Supported targets: x86_64-unknown-linux-gnu, aarch64-unknown-linux-gnu, i686-unknown-linux-gnu, armv7-unknown-linux-gnueabihf, riscv64gc-unknown-linux-gnu.

Image tech I maintain

State of the art codecs*	zenjpeg · zenpng · zenwebp · zengif · zenavif (rav1d-safe · zenrav1e · zenavif-parse · zenavif-serialize) · zenjxl (jxl-encoder · zenjxl-decoder) · zentiff · zenbitmaps · heic · zenraw · zenpdf · ultrahdr · mozjpeg-rs · webpx
Compression	zenflate · zenzop
Processing	zenresize · zenfilters · zenquant · zenblend
Metrics	zensim · fast-ssim2 · butteraugli · resamplescope-rs · codec-eval · codec-corpus
Pixel types & color	zenpixels · zenpixels-convert · linear-srgb · garb
Pipeline	zenpipe · zencodec · zencodecs · zenlayout · zennode
ImageResizer	ImageResizer (C#) — 24M+ NuGet downloads across all packages
Imageflow	Image optimization engine (Rust) — .NET · node · go — 9M+ NuGet downloads across all packages
Imageflow Server	The fast, safe image server (Rust+C#) — 552K+ NuGet downloads, deployed by Fortune 500s and major brands

* as of 2026

General Rust awesomeness

archmage · magetypes · enough · whereat · zenbench · cargo-copter

And other projects · GitHub @imazen · GitHub @lilith · lib.rs/~lilith · NuGet (over 30 million downloads / 87 packages)

License

Dual-licensed: AGPL-3.0 or commercial.

I've maintained and developed open-source image server software — and the 40+ library ecosystem it depends on — full-time since 2011. Fifteen years of continual maintenance, backwards compatibility, support, and the (very rare) security patch. That kind of stability requires sustainable funding, and dual-licensing is how we make it work without venture capital or rug-pulls. Support sustainable and secure software; swap patch tuesday for patch leap-year.

Our open-source products

Your options:

• Startup license — $1 if your company has under $1M revenue and fewer than 5 employees. Get a key →
• Commercial subscription — Governed by the Imazen Site-wide Subscription License v1.1 or later. Apache 2.0-like terms, no source-sharing requirement. Sliding scale by company size. Pricing & 60-day free trial →
• AGPL v3 — Free and open. Share your source if you distribute.

See LICENSE-COMMERCIAL for details.

Upstream code from memorysafety/rav1d is licensed under BSD-2-Clause. Our additions and improvements are dual-licensed (AGPL-3.0 or commercial) as above.

Upstream Contribution

We are willing to release our improvements under the original BSD-2-Clause license if upstream takes over maintenance of those improvements.

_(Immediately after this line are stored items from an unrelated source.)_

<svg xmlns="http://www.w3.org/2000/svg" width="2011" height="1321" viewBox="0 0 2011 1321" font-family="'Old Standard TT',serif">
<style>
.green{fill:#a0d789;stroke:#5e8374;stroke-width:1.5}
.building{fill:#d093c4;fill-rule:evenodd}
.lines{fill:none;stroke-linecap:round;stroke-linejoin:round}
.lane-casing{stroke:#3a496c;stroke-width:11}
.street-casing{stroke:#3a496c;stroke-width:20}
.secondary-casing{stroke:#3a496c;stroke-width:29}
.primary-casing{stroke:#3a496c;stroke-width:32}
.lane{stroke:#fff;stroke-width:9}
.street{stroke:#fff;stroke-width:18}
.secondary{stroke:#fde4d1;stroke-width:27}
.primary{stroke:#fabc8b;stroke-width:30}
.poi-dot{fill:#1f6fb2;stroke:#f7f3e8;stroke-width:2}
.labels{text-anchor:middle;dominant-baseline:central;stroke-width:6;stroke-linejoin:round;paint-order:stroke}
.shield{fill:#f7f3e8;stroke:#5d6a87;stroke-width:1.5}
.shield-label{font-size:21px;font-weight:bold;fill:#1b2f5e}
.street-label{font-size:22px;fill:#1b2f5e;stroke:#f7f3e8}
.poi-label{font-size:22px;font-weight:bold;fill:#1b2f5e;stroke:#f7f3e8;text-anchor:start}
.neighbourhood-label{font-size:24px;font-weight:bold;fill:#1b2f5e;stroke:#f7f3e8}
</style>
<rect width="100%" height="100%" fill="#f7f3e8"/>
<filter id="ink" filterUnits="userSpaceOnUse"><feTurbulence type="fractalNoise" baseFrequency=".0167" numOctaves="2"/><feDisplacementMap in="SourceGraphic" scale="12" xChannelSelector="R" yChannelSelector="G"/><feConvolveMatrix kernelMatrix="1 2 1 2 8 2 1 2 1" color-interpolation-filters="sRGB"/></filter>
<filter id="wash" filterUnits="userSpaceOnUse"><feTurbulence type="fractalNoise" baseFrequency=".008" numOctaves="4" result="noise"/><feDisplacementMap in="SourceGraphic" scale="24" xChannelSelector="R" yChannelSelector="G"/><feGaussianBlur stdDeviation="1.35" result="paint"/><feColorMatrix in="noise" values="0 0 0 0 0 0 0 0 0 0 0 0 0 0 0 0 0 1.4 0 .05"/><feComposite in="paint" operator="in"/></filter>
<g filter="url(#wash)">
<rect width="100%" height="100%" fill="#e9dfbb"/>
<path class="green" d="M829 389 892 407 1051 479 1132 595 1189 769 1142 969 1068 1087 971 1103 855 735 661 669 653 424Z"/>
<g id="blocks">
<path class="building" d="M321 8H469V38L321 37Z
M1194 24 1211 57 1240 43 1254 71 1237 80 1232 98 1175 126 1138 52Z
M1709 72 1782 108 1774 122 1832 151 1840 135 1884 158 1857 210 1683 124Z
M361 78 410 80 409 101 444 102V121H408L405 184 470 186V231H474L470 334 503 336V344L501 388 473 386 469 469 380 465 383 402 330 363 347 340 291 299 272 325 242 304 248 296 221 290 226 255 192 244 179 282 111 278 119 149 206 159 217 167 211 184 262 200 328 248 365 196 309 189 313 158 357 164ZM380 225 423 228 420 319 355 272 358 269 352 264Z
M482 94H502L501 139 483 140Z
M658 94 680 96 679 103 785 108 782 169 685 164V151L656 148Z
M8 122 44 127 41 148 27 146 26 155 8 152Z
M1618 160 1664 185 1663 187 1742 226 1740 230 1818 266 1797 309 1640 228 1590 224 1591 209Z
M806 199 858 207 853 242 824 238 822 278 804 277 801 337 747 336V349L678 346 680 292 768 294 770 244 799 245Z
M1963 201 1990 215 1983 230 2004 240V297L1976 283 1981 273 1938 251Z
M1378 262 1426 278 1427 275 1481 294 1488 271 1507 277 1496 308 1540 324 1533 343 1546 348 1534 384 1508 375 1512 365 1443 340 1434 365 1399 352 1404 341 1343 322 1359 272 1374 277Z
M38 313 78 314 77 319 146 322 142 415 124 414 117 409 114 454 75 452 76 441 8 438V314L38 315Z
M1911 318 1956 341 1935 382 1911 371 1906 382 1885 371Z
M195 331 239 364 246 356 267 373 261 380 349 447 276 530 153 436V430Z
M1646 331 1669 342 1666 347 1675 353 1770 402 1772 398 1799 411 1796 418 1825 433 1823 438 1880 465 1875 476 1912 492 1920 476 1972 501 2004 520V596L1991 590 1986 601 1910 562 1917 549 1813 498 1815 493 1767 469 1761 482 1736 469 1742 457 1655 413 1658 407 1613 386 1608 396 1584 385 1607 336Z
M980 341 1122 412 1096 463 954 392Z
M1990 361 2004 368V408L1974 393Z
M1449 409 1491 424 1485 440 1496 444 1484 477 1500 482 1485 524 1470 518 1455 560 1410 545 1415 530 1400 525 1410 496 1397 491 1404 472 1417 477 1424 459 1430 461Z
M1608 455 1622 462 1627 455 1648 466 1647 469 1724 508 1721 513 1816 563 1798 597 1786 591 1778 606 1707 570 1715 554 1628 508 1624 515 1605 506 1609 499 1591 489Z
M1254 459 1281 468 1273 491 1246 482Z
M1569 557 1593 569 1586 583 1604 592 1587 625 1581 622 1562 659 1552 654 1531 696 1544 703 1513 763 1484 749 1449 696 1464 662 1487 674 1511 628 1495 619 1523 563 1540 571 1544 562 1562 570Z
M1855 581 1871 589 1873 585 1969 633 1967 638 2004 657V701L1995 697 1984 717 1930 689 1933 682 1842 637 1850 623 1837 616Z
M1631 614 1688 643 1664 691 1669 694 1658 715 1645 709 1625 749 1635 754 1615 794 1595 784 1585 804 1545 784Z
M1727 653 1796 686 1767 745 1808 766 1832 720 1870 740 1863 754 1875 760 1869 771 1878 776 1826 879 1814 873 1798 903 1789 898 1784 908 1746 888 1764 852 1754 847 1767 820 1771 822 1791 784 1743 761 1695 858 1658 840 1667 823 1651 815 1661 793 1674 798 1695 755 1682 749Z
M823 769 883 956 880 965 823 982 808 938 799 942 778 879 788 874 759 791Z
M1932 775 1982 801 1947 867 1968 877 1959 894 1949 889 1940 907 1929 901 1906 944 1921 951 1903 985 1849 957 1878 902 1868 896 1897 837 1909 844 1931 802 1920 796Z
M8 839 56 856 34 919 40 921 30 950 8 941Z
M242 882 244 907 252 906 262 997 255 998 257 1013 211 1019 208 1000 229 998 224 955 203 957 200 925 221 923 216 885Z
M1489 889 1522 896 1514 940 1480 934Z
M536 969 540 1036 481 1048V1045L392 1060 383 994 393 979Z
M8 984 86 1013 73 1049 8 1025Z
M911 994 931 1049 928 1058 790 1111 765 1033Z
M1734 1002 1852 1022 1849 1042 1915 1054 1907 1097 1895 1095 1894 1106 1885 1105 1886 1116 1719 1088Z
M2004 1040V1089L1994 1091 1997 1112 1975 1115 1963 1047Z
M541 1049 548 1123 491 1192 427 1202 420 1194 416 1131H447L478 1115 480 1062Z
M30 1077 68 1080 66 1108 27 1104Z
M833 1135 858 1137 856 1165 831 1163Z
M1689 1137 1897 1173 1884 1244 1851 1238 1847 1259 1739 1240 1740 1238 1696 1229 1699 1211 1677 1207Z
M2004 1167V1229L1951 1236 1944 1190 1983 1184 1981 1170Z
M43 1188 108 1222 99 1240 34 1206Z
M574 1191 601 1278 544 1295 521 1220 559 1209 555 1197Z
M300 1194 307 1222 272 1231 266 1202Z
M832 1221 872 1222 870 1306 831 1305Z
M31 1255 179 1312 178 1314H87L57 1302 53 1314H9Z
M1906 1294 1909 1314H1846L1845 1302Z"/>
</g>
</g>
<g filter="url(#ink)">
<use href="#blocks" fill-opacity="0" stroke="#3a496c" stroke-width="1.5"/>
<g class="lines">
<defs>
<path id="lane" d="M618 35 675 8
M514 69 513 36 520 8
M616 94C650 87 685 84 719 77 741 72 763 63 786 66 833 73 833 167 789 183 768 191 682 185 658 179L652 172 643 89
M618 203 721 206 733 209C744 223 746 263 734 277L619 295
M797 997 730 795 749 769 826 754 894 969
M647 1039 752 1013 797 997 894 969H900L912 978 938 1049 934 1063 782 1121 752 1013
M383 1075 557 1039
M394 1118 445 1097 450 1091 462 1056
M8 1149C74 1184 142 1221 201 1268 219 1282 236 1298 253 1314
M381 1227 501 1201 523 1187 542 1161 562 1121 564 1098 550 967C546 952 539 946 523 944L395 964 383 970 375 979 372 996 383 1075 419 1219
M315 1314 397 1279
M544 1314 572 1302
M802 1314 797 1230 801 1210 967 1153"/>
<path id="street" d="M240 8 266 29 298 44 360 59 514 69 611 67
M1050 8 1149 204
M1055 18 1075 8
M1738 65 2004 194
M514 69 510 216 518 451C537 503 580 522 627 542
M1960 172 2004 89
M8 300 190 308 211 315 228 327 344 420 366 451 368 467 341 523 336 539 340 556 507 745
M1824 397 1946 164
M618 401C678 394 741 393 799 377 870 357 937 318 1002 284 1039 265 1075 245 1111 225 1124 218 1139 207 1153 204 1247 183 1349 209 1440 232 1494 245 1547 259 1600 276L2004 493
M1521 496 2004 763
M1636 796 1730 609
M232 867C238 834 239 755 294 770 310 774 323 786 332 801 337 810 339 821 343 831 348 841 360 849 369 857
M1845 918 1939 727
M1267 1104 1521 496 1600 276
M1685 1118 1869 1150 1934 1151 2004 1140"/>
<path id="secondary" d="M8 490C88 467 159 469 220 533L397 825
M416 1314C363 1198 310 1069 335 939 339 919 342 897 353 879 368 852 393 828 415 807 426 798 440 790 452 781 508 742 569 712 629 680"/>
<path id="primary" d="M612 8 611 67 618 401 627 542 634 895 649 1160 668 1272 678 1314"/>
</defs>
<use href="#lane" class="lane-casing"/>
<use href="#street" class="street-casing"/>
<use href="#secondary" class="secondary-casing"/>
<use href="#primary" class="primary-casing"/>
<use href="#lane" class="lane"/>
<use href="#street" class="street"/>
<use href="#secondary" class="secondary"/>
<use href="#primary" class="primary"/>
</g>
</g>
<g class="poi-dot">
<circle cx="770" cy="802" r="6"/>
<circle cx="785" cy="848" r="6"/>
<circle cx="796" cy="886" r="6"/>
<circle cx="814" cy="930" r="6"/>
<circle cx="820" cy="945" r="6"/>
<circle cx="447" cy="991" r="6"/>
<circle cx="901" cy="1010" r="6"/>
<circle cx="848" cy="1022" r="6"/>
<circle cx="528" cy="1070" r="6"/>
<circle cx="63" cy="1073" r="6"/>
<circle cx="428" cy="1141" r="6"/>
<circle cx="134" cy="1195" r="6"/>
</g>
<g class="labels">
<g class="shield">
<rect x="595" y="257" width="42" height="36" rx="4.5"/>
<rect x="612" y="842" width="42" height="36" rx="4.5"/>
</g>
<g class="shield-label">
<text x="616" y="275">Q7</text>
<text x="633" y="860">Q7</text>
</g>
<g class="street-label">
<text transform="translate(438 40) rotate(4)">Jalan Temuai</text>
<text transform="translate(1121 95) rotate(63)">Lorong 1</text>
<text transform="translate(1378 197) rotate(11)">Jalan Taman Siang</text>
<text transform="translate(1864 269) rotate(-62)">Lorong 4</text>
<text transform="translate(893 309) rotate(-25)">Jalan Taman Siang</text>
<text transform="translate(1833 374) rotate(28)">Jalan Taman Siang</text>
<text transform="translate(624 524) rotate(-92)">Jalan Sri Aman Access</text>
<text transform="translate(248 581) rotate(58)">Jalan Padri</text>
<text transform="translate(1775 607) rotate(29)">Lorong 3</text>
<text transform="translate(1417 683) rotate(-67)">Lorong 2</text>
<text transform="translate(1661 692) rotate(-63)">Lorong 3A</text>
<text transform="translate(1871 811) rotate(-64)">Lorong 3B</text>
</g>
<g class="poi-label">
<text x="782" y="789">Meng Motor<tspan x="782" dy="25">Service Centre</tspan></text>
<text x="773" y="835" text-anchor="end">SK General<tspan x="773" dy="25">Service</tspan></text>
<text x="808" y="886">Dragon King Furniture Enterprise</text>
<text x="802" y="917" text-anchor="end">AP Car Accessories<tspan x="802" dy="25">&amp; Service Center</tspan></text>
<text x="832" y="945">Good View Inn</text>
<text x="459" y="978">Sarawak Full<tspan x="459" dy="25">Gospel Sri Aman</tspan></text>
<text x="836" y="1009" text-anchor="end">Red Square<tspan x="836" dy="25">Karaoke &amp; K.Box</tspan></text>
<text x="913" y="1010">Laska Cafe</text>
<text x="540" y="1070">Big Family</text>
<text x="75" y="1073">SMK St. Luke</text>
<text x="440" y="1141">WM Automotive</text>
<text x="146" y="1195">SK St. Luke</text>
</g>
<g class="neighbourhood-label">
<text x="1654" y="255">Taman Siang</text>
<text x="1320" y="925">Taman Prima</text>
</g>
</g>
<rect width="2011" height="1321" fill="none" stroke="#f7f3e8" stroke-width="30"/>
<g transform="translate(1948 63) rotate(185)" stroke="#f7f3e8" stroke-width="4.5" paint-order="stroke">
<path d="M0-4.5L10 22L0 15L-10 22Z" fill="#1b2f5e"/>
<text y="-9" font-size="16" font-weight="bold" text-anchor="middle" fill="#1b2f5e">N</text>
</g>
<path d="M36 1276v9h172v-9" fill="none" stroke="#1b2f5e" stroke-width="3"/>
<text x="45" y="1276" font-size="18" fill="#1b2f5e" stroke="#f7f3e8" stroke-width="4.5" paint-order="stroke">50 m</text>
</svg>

We'd rather contribute back than maintain a parallel codebase. Open an issue or reach out.

Acknowledgments

Built on the work of the dav1d team (VideoLAN) and the rav1d team (ISRG/Prossimo). The original C and assembly implementations are exceptional — this fork demonstrates that safe Rust SIMD can get within 2x of hand-written assembly while eliminating entire classes of memory safety bugs.